_WHAT TO PRODUCE_: Without altering a single character, set down all of the data below.

+++

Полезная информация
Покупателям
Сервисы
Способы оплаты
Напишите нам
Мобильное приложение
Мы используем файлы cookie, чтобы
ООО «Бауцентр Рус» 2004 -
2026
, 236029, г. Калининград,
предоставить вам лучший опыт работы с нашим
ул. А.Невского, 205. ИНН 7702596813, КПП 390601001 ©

+++

_EXERCISE RESPONSE_:
Полезная информация
Покупателям
Сервисы
Способы оплаты
Напишите нам
Мобильное приложение
Мы используем файлы cookie, чтобы
ООО «Бауцентр Рус» 2004 -
2026
, 236029, г. Калининград,
предоставить вам лучший опыт работы с нашим
ул. А.Невского, 205. ИНН 7702596813, КПП 390601001 ©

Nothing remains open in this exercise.